Allah berkehendak lain, jabang bayi yang sudah berusia 6 bulan dalam kandunganku gugur tak terhentikan. Sosok perempuan sempurna yang mampu memberikan Air Susu Ibu untuk si buah hati terbawa arus deras masa dan kehendak Yang Maha Kuasa. Bisaku hanya menangis di bahu suamiku yang dengan penuh kesabaran membujukku untuk berpasrah diri.  Alhamdulillah, ya, Allah, Kau berikan aku sosok laki-laki yang bisa memberikan rasa damai dalam hati.

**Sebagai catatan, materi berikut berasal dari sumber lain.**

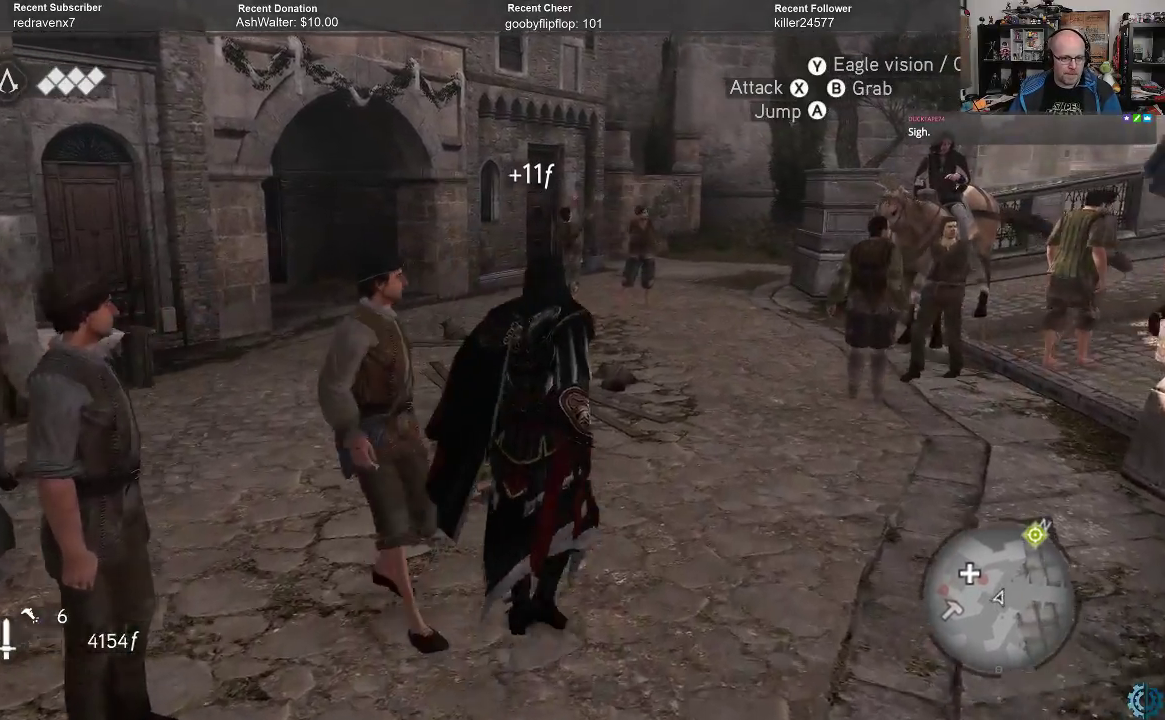
{"buttons": ["R2"], "left_stick": "up", "right_stick": "center", "events": []}
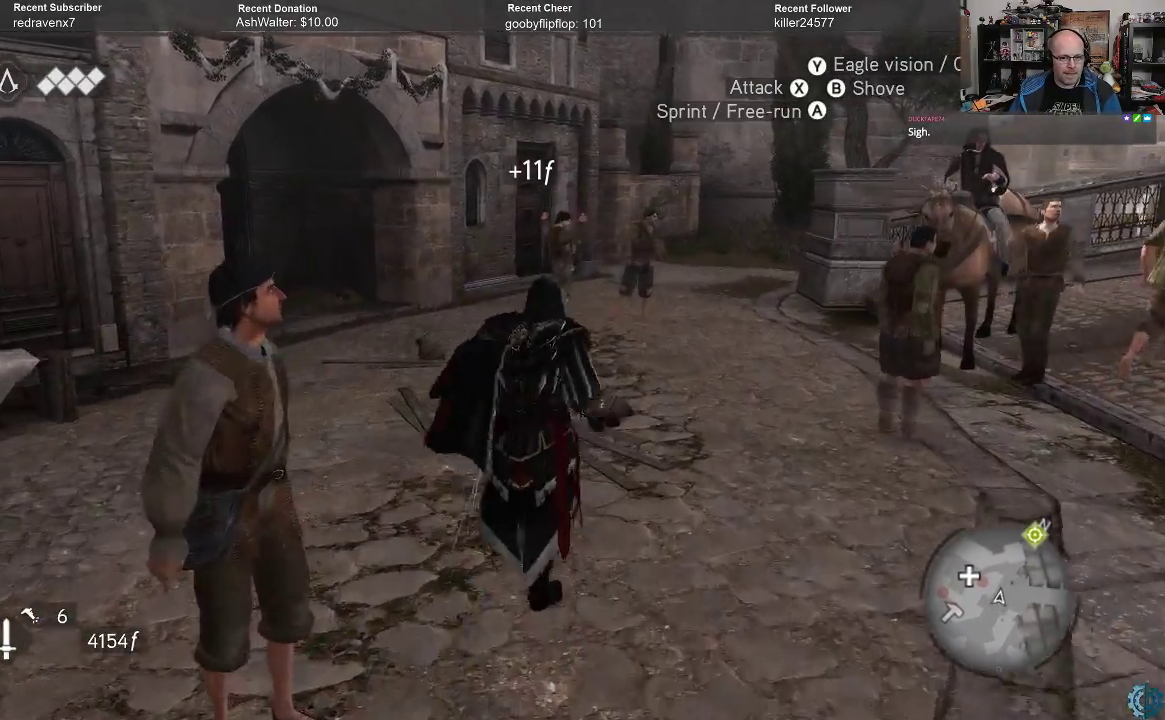
{"buttons": ["R2"], "left_stick": "up", "right_stick": "center", "events": []}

Layaknya sebuah pedati dengan roda-roda yang selalu berputar, demikian juga dengan kehidupanku. Bak sebuah judul buku dari Pejuang Wanita yang bernama Raden Adjeng Kartini “Habis Gelap Terbitlah Terang,” maka demikian juga perjalanan hidupku mulai tersentuh mukjizat lain dari Allah.

Adalah ketika aku merasakan kembali adanya sebuah anugerah dari Allah jelang usiaku 30 tahun bersamaan dengan datangnya kabar baik dari sebuah perusahaan internasional yang bergerak di bidang kesejahteraan untuk anak-anak. Dari sekian banyak lamaran yang aku kirimkan, tanpa menunggu panggilan lain aku putuskan untuk menerima panggilan tersebut. Alhamdulillah, aku diterima di perusahaan tersebut. Bangganya aku. Melalui tangan seorang Ibu yang baik hati lamaran kerjaku diterima dan aku bisa segera aktif menunaikan tugasku sebagai seorang karyawan.

Lagi-lagi aku merasa bangga dan bersyukur. Siapa pun di antara kami yang lebih dahulu menghasilkan harus kami syukuri.  Sejatinya kesetaraan dalam kehidupan rumah-tangga harus dijaga dan dihargai serta saling pengertian harus ditempa. Suamiku berpenghasilan tak menentu sebagai seorang penjahit dan aku karyawan berpenghasilan tetap dengan status yang bisa diandalkan untuk bisa mulai menjelajahi kehidupan kami yang boleh dikatakan masih seumur jagung.

Siapa pun tahu kesempurnaan itu hanyalah milikNya, agaknya tak berlebihan kalau aku mengatakan aku hampir mencapai tingkatan perempuan yang sempurna, bukan sebagai individu yang sempurna. Seperti telah aku utarakan, kesempurnaan itu hanyalah milik Allah SWT. Predikat sempurna yang aku sisipkan di antara judul tulisanku ini teruntai dalam sebuah rantai yang tak tepisahkan: menikah, mengandung, melahirkan.  Setapak lagi aku akan bisa menjadi perempuan sempurna dalam tautan yang belum lengkap di atas, yaitu menyusui. 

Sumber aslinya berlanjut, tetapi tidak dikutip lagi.